Alternatively, you could avoid the exasperation and just celebrate life while you have it. You wouldn’t be doing anything wrong. G-d made a nice world, put you inside it, and now you’re enjoying it.
However, once you’ve got straight that G-d never left this world and is running the show from within, it becomes obvious that there is no neutral ground. It’s all His ground. That’s His divine energy you are eating and drinking. Those are His roses you’re stepping on, His air you are breathing, and His ocean you’re dumping your junk into.
That’s good news, right? You don’t have to escape anything to grasp the divine. It’s all right here, within each thing. How could there be anything that is not holy?
| You don’t have to escape anything to grasp the divine. It’s all right here, within each thing. How could there be anything that is not holy?
|
But it’s also shocking news. What a chutzpah of this falafel ball I was just eating to pretend it is anything other than an artifact of divine energy!
A businessman once asked the tzadik, Rabbi Menachem Mendel of Kotzk (Poland, 1787-1859), “Rebbe, where is G-d?”
The tzadik answered him, “Wherever you let him in.”

**Listed entries:**
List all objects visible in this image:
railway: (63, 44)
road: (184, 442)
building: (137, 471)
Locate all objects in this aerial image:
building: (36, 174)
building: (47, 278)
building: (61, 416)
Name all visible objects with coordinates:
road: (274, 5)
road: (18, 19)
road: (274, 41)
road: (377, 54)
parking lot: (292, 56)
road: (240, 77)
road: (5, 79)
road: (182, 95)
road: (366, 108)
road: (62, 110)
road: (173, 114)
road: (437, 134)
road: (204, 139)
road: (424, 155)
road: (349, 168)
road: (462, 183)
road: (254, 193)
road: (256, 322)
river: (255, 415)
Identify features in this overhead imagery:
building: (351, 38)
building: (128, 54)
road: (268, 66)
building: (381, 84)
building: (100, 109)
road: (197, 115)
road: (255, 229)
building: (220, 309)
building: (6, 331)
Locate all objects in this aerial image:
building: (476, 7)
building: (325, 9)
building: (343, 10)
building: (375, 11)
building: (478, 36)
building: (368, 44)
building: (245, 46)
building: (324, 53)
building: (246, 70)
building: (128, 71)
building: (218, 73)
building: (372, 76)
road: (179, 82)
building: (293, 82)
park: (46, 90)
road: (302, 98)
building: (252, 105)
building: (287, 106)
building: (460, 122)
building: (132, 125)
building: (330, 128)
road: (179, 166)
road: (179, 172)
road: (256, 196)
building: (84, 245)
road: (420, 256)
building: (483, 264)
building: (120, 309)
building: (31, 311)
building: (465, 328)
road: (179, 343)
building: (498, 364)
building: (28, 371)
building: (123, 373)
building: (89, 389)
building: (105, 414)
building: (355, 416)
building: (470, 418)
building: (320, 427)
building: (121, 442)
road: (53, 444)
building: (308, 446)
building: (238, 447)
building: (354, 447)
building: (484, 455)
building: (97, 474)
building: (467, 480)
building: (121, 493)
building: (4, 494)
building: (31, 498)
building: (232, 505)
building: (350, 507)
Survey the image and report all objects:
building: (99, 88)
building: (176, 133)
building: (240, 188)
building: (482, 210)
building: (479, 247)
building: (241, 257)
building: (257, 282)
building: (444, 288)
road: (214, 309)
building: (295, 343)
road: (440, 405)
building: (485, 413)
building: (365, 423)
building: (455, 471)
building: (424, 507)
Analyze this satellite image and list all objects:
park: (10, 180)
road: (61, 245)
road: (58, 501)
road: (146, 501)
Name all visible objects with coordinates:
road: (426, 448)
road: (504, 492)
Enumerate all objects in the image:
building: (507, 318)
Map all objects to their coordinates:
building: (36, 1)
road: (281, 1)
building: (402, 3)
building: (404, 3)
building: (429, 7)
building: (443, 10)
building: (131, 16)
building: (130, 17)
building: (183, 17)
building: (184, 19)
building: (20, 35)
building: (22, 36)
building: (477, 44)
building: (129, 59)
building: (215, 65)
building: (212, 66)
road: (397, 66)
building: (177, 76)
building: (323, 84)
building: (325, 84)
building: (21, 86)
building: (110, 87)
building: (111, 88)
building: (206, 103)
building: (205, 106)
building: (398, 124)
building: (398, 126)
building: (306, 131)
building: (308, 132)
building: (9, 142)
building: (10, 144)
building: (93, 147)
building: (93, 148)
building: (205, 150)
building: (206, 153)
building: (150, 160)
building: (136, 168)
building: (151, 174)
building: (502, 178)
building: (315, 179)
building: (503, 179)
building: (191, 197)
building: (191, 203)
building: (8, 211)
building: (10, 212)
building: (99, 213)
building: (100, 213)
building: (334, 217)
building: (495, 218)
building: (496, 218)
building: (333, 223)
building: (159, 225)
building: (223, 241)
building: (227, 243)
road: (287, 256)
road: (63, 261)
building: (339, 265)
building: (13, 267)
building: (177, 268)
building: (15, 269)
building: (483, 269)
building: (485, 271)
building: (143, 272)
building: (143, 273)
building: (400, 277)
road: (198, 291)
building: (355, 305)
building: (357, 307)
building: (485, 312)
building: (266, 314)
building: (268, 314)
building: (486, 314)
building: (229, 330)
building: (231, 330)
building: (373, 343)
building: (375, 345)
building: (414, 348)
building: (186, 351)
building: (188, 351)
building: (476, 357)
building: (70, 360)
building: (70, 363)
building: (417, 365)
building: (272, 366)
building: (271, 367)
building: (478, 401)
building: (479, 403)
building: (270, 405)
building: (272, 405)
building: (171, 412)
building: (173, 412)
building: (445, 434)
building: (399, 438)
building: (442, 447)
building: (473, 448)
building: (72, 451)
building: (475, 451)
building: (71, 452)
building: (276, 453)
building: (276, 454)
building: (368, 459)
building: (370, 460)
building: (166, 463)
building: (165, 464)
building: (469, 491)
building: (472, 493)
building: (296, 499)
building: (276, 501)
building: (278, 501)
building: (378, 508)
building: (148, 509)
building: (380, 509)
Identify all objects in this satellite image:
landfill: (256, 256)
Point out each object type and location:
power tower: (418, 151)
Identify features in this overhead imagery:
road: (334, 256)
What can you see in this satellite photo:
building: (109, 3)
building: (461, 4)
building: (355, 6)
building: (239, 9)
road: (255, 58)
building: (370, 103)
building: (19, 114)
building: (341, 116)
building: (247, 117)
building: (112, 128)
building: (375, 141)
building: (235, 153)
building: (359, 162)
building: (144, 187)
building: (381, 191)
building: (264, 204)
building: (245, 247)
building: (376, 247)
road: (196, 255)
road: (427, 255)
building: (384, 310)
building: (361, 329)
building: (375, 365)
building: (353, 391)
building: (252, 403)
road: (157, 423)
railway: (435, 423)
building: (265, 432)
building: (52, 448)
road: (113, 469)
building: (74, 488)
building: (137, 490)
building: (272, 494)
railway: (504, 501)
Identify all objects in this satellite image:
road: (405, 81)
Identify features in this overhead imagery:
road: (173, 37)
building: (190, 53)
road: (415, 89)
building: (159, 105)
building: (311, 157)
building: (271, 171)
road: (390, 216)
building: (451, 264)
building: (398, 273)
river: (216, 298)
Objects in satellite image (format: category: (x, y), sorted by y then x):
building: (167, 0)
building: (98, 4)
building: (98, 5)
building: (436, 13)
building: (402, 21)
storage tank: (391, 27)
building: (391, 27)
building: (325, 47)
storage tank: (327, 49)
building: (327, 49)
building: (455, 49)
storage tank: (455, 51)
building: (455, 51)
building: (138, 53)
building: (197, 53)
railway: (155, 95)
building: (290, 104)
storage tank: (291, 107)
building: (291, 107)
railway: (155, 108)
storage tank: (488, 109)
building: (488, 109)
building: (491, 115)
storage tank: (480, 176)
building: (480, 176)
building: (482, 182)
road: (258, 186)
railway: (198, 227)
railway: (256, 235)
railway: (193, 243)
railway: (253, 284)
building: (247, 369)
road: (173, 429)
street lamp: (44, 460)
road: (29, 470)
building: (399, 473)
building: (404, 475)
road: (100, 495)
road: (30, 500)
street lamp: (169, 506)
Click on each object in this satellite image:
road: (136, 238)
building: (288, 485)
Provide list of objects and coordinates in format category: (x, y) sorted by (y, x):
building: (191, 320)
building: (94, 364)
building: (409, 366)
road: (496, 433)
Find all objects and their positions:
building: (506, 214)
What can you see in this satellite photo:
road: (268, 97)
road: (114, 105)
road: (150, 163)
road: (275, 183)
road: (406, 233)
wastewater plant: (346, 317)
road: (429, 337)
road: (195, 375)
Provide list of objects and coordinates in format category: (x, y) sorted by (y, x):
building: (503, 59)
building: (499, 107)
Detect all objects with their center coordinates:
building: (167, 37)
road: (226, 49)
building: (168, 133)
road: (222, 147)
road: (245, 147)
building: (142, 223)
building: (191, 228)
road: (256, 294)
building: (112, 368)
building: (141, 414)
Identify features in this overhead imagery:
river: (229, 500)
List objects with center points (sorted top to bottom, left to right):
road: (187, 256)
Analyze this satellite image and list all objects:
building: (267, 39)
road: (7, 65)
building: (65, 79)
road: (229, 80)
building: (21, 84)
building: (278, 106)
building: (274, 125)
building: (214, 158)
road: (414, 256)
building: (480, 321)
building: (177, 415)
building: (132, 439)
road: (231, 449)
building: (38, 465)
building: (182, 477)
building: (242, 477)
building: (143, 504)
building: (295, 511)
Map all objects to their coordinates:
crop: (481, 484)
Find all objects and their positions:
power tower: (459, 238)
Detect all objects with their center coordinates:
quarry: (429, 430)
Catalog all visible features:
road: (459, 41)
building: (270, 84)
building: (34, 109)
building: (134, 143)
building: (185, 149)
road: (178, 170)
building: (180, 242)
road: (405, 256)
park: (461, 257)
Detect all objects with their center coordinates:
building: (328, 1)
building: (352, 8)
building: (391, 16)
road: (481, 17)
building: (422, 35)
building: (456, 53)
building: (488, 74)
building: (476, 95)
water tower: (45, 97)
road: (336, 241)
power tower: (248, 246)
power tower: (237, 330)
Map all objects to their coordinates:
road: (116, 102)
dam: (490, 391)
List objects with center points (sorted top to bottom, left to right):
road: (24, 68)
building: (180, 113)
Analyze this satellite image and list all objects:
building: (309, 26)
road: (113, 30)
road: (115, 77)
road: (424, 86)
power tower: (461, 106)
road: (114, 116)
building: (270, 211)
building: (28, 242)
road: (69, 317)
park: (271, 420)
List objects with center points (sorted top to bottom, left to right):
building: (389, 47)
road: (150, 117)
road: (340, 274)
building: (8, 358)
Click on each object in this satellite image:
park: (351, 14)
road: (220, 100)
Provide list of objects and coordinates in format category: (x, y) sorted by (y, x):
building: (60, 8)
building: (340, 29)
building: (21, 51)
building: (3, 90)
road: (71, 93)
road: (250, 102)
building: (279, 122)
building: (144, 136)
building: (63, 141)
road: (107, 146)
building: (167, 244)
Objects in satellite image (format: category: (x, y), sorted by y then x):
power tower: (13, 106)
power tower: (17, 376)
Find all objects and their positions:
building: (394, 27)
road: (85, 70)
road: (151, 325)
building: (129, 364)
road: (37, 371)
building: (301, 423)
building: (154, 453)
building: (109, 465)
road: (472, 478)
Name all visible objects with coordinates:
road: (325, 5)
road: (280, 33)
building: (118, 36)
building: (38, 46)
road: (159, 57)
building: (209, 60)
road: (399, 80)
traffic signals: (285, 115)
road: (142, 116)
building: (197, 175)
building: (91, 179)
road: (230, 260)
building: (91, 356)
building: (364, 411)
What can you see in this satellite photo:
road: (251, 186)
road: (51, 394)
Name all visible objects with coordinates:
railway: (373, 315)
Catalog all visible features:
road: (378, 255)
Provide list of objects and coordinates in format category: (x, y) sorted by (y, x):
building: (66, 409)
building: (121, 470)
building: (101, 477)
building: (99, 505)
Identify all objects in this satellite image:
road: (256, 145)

**Activity 1:** In the excerpt about holiness, give the text again from "Alternatively, you could" up to and including "you’re enjoying it.", replacing "exasperation" with "frustration".
**Activity 2:** Rewrite the paragraph of the excerpt about holiness that begins "However, once you've got straight" as a short bulleted list that keeps its main points.
**Activity 3:** The excerpt about holiness calls several things "His." List all of them.

**Exercise result 1:**
Alternatively, you could avoid the frustration and just celebrate life while you have it. You wouldn’t be doing anything wrong. G-d made a nice world, put you inside it, and now you’re enjoying it.

**Exercise result 2:**
- G-d never left this world and runs it from within.
- So there is no neutral ground; it is all His ground.
- What you eat and drink is His divine energy.
- The roses you step on, the air you breathe, and the ocean you dump junk into are all His.

**Exercise result 3:**
- ground
- divine energy
- roses
- air
- ocean